• **DESCRIPTION OF THE TASK**
Format the records below as a Markdown table with two columns, Row and Line, starting with the first line of the records and going on through the line with "collectors: T. J. Webster". Give each line a number under Row and its text under Line, and leave out blank lines.

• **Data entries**
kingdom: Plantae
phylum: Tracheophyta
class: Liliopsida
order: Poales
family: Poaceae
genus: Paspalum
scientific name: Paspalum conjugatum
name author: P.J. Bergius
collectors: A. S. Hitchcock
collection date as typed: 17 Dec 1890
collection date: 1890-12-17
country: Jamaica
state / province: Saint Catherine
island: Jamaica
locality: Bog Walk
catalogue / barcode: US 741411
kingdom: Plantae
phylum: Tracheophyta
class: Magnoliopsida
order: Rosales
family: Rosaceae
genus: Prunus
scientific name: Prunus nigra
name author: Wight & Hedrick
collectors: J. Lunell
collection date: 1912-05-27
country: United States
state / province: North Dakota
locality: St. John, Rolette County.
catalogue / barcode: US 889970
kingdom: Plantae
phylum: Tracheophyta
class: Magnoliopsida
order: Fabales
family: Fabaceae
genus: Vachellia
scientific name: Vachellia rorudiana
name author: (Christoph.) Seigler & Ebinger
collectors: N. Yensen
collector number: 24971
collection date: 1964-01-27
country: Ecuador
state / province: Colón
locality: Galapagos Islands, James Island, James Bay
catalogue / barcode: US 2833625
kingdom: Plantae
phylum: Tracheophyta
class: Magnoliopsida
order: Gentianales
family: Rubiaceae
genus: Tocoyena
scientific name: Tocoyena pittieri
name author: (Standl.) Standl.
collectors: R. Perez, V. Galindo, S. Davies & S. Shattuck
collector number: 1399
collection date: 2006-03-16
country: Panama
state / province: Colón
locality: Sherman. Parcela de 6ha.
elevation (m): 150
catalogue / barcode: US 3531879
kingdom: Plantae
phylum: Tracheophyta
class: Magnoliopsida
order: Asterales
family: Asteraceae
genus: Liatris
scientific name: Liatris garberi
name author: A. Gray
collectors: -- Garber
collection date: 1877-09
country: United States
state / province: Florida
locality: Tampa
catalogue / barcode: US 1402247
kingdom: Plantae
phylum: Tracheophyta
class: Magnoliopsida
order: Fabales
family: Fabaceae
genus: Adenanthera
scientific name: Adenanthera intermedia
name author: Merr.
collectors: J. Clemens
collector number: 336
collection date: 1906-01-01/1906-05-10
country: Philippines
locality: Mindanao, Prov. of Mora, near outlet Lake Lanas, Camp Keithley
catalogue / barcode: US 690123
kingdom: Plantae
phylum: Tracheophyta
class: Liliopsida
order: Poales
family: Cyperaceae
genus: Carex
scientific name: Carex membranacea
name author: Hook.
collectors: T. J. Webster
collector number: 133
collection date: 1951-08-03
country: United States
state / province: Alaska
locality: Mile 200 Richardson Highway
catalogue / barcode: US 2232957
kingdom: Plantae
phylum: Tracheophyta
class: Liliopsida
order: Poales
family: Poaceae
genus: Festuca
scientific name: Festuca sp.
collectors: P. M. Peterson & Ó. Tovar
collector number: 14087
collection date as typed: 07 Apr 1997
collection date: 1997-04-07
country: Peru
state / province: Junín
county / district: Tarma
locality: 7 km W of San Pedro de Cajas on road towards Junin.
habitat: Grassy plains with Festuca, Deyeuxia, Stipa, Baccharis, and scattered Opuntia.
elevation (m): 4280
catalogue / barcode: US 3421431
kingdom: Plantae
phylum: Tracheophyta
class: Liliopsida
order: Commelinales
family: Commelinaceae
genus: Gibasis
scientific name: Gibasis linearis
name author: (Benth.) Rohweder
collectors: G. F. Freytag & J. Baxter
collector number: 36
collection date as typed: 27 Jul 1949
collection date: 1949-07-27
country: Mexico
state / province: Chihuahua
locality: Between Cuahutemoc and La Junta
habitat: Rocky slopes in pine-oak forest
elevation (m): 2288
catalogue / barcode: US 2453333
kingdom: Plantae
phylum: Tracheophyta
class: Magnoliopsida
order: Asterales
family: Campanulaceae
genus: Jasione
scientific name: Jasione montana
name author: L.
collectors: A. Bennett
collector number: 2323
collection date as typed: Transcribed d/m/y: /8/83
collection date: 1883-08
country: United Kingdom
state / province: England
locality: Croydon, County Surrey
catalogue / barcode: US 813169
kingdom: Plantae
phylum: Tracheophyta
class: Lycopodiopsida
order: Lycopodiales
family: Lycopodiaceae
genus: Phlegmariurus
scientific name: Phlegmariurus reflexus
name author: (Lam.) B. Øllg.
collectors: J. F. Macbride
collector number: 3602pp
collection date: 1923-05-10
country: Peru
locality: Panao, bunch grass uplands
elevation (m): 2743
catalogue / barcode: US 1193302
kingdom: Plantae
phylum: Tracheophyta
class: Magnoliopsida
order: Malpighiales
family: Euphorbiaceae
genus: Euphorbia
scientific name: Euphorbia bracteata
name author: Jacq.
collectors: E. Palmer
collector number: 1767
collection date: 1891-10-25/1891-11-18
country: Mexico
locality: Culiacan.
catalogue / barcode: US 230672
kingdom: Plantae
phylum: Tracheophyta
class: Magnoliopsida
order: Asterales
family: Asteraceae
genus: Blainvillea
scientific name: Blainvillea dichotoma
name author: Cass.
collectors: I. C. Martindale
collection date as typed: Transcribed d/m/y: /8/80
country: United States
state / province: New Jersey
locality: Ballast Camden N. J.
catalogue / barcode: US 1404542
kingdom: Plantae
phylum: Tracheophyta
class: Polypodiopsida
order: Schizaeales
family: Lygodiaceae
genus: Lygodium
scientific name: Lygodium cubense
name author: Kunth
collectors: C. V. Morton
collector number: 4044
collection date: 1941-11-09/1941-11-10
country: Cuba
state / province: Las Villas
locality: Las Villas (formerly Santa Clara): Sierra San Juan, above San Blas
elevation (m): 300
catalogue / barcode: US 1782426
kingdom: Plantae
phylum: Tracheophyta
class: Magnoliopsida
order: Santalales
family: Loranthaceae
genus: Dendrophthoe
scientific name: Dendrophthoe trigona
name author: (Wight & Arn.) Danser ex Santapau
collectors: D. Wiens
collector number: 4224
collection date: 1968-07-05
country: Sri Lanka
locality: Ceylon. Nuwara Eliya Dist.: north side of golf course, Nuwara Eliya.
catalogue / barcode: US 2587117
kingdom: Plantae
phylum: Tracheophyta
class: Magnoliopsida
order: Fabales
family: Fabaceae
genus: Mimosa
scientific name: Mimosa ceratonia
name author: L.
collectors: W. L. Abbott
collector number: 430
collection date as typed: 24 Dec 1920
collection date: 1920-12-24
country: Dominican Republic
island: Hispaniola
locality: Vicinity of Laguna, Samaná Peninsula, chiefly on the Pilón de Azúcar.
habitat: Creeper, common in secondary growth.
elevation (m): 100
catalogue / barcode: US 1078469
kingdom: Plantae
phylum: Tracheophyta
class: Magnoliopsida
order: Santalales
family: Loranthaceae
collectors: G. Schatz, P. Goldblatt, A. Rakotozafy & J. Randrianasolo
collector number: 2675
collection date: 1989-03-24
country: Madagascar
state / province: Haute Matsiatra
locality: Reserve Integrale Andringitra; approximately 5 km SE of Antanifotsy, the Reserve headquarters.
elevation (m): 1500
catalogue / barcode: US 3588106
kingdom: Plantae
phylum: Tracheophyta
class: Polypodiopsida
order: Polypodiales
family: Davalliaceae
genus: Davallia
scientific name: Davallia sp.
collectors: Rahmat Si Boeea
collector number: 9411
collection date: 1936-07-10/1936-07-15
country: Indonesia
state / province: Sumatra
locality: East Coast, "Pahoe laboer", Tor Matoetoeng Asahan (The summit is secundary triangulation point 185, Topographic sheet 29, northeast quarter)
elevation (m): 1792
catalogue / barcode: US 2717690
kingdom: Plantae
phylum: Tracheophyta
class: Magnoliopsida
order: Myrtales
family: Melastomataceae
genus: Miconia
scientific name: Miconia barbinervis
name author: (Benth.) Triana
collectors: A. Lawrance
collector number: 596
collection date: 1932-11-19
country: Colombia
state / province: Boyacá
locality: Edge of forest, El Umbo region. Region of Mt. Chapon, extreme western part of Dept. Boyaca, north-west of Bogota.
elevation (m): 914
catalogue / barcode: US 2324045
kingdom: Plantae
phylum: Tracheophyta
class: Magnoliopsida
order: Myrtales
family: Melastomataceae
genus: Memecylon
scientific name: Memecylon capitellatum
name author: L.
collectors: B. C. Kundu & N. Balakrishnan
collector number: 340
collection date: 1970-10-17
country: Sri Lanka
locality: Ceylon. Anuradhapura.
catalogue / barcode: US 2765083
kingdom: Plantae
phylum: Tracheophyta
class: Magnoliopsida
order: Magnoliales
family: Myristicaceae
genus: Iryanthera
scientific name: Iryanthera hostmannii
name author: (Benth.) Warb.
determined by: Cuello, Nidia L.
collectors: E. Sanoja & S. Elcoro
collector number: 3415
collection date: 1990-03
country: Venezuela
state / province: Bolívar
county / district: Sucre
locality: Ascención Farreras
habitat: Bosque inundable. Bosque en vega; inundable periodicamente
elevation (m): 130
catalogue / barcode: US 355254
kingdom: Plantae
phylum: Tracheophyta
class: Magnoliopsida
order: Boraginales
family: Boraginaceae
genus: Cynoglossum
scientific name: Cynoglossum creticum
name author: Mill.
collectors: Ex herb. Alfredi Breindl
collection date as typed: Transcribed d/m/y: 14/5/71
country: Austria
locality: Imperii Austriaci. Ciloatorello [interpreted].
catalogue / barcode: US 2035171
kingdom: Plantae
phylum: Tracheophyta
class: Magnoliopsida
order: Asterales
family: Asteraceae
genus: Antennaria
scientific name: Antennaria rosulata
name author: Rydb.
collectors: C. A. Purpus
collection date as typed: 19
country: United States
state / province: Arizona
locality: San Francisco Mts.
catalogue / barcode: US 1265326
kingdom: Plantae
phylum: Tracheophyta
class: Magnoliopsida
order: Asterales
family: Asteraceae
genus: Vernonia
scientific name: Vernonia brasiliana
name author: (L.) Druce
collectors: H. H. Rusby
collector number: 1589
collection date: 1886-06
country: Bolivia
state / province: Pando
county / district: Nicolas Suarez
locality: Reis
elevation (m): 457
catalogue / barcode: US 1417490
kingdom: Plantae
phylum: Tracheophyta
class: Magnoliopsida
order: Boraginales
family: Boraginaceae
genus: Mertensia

• **ANSWER TO THE EXERCISE**
| Row | Line |
|---|---|
| 1 | kingdom: Plantae |
| 2 | phylum: Tracheophyta |
| 3 | class: Liliopsida |
| 4 | order: Poales |
| 5 | family: Poaceae |
| 6 | genus: Paspalum |
| 7 | scientific name: Paspalum conjugatum |
| 8 | name author: P.J. Bergius |
| 9 | collectors: A. S. Hitchcock |
| 10 | collection date as typed: 17 Dec 1890 |
| 11 | collection date: 1890-12-17 |
| 12 | country: Jamaica |
| 13 | state / province: Saint Catherine |
| 14 | island: Jamaica |
| 15 | locality: Bog Walk |
| 16 | catalogue / barcode: US 741411 |
| 17 | kingdom: Plantae |
| 18 | phylum: Tracheophyta |
| 19 | class: Magnoliopsida |
| 20 | order: Rosales |
| 21 | family: Rosaceae |
| 22 | genus: Prunus |
| 23 | scientific name: Prunus nigra |
| 24 | name author: Wight & Hedrick |
| 25 | collectors: J. Lunell |
| 26 | collection date: 1912-05-27 |
| 27 | country: United States |
| 28 | state / province: North Dakota |
| 29 | locality: St. John, Rolette County. |
| 30 | catalogue / barcode: US 889970 |
| 31 | kingdom: Plantae |
| 32 | phylum: Tracheophyta |
| 33 | class: Magnoliopsida |
| 34 | order: Fabales |
| 35 | family: Fabaceae |
| 36 | genus: Vachellia |
| 37 | scientific name: Vachellia rorudiana |
| 38 | name author: (Christoph.) Seigler & Ebinger |
| 39 | collectors: N. Yensen |
| 40 | collector number: 24971 |
| 41 | collection date: 1964-01-27 |
| 42 | country: Ecuador |
| 43 | state / province: Colón |
| 44 | locality: Galapagos Islands, James Island, James Bay |
| 45 | catalogue / barcode: US 2833625 |
| 46 | kingdom: Plantae |
| 47 | phylum: Tracheophyta |
| 48 | class: Magnoliopsida |
| 49 | order: Gentianales |
| 50 | family: Rubiaceae |
| 51 | genus: Tocoyena |
| 52 | scientific name: Tocoyena pittieri |
| 53 | name author: (Standl.) Standl. |
| 54 | collectors: R. Perez, V. Galindo, S. Davies & S. Shattuck |
| 55 | collector number: 1399 |
| 56 | collection date: 2006-03-16 |
| 57 | country: Panama |
| 58 | state / province: Colón |
| 59 | locality: Sherman. Parcela de 6ha. |
| 60 | elevation (m): 150 |
| 61 | catalogue / barcode: US 3531879 |
| 62 | kingdom: Plantae |
| 63 | phylum: Tracheophyta |
| 64 | class: Magnoliopsida |
| 65 | order: Asterales |
| 66 | family: Asteraceae |
| 67 | genus: Liatris |
| 68 | scientific name: Liatris garberi |
| 69 | name author: A. Gray |
| 70 | collectors: -- Garber |
| 71 | collection date: 1877-09 |
| 72 | country: United States |
| 73 | state / province: Florida |
| 74 | locality: Tampa |
| 75 | catalogue / barcode: US 1402247 |
| 76 | kingdom: Plantae |
| 77 | phylum: Tracheophyta |
| 78 | class: Magnoliopsida |
| 79 | order: Fabales |
| 80 | family: Fabaceae |
| 81 | genus: Adenanthera |
| 82 | scientific name: Adenanthera intermedia |
| 83 | name author: Merr. |
| 84 | collectors: J. Clemens |
| 85 | collector number: 336 |
| 86 | collection date: 1906-01-01/1906-05-10 |
| 87 | country: Philippines |
| 88 | locality: Mindanao, Prov. of Mora, near outlet Lake Lanas, Camp Keithley |
| 89 | catalogue / barcode: US 690123 |
| 90 | kingdom: Plantae |
| 91 | phylum: Tracheophyta |
| 92 | class: Liliopsida |
| 93 | order: Poales |
| 94 | family: Cyperaceae |
| 95 | genus: Carex |
| 96 | scientific name: Carex membranacea |
| 97 | name author: Hook. |
| 98 | collectors: T. J. Webster |